* **Tugas 1**: Salin bagian artikel tentang Fustat tanpa mengubah apa pun, mulai dari "Wisatawan akan dapat" sampai dengan "dalam perluasan kota.".
* **Tugas 2**: Ulangi baris-baris dalam catatan di bawah persis seperti aslinya, mulai dari baris yang memuat "text for factor, question" sampai dengan baris yang memuat "text #for each factor [193, 481, 1122, 510]".
━━━ Halaman ━━━
Hidayatullah.com — Pemerintah Mesir mengumumkan pada 23 Agustus bahwa Mesir berusaha untuk menghidupkan kembali kota kuno Fustat dengan mengubahnya menjadi museum terbuka. Fustat adalah ibukota kepemimpinan Islam tertua di Afrika.
Pengumuman untuk mengubah Fustat menjadi museum terbuka diungkapkan setelah pertemuan antara Perdana Menteri Mesir Mustafa Madbouly dan pejabat yang bertanggung jawab atas proyek pengembangan Fustat Gardens.
Proyek itu bertujuan untuk merancang taman yang nantinya menghadap ke situs-situs seperti monumen arkeologi dan sejarah. Harapannya proyek itu akan menjadi tujuan wisata regional dan global.
Dalam pernyataan yang diunggah di laman Facebook perdana menteri Mesir itu juga disebutkan bahwa nantinya akan diadakan kegiatan rekreasi dan industri tradisional khas wilayah tersebut dengan menghidupkan kembali budaya di berbagai era mulai dari era Firaun, Koptik, Islam dan modern.
Osama Talaat, kepala Sektor Purbakala Islam, Koptik dan Yahudi mengatakan taman tersebut akan dibangun di atas lahan seluas 500 hektar di jantung kota Kairo, yang merupakan rumah bagi Museum Nasional Peradaban Mesir, Danau Ain el-Sira, Kompleks Keagamaan dan Masjid Amr Ibn al-Aas.
Wisatawan akan dapat mengunjungi lorong-lorong kota tua Fustat yang asli, yang saat ini masih dipugar, jelasnya.
Pada April, 22 mumi kerajaan dipindahkan dari Museum Mesir di Tahrir Square ke Museum Nasional Peradaban Mesir di Fustat.
Kota Fustat berasal dari tahun 641 dan dibangun oleh sahabat Nabi, Amr ibn al-Aas setelah penaklukan Islam atas Mesir.
Fustat berarti “tenda”, dan kota itu menjadi ibu kota Mesir selama 113 tahun — diikuti oleh al-Askar, al-Qata’i, dan kemudian Kairo. Ketiga kota memiliki kesamaan dalam perluasan kota.
Kota-kota ini sekarang menjadi satu kesatuan yang dikenal sebagai Kairo.
━━━ Cuplikan Data ━━━
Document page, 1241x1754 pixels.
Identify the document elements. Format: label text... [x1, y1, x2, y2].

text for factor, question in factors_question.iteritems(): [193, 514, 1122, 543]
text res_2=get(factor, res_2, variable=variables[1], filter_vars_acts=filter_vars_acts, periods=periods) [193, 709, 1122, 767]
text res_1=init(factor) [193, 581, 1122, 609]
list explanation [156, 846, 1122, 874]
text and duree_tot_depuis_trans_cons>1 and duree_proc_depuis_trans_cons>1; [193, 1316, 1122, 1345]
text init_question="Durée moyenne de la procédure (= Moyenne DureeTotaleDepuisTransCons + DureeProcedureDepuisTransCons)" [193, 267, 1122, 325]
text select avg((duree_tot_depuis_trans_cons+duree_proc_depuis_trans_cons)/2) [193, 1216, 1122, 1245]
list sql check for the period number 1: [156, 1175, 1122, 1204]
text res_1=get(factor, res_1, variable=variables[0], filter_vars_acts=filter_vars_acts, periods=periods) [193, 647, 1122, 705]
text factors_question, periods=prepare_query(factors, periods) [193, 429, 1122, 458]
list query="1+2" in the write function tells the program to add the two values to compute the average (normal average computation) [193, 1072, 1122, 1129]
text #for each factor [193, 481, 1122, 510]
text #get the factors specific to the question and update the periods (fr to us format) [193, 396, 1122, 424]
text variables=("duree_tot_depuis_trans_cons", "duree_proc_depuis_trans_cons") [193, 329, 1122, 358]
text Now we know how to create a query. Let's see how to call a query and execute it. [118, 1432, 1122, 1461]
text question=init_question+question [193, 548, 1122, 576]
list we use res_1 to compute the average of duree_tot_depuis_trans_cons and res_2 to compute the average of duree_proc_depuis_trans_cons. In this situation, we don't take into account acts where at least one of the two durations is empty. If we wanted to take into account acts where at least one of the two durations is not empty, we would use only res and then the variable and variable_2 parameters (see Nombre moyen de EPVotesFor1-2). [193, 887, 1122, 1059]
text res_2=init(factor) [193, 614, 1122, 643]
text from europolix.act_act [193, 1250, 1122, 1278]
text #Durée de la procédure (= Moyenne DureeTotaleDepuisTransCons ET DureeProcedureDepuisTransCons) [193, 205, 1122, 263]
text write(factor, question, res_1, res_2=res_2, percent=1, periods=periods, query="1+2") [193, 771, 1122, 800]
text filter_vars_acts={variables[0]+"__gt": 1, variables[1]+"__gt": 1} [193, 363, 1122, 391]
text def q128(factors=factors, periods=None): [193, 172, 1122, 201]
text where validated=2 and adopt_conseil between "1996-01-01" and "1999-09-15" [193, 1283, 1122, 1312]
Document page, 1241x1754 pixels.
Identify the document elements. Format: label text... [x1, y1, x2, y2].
━━━
* **Pembahasan Jawaban 1**:
Wisatawan akan dapat mengunjungi lorong-lorong kota tua Fustat yang asli, yang saat ini masih dipugar, jelasnya.
Pada April, 22 mumi kerajaan dipindahkan dari Museum Mesir di Tahrir Square ke Museum Nasional Peradaban Mesir di Fustat.
Kota Fustat berasal dari tahun 641 dan dibangun oleh sahabat Nabi, Amr ibn al-Aas setelah penaklukan Islam atas Mesir.
Fustat berarti “tenda”, dan kota itu menjadi ibu kota Mesir selama 113 tahun — diikuti oleh al-Askar, al-Qata’i, dan kemudian Kairo. Ketiga kota memiliki kesamaan dalam perluasan kota.

* **Pembahasan Jawaban 2**:
text for factor, question in factors_question.iteritems(): [193, 514, 1122, 543]
text res_2=get(factor, res_2, variable=variables[1], filter_vars_acts=filter_vars_acts, periods=periods) [193, 709, 1122, 767]
text res_1=init(factor) [193, 581, 1122, 609]
list explanation [156, 846, 1122, 874]
text and duree_tot_depuis_trans_cons>1 and duree_proc_depuis_trans_cons>1; [193, 1316, 1122, 1345]
text init_question="Durée moyenne de la procédure (= Moyenne DureeTotaleDepuisTransCons + DureeProcedureDepuisTransCons)" [193, 267, 1122, 325]
text select avg((duree_tot_depuis_trans_cons+duree_proc_depuis_trans_cons)/2) [193, 1216, 1122, 1245]
list sql check for the period number 1: [156, 1175, 1122, 1204]
text res_1=get(factor, res_1, variable=variables[0], filter_vars_acts=filter_vars_acts, periods=periods) [193, 647, 1122, 705]
text factors_question, periods=prepare_query(factors, periods) [193, 429, 1122, 458]
list query="1+2" in the write function tells the program to add the two values to compute the average (normal average computation) [193, 1072, 1122, 1129]
text #for each factor [193, 481, 1122, 510]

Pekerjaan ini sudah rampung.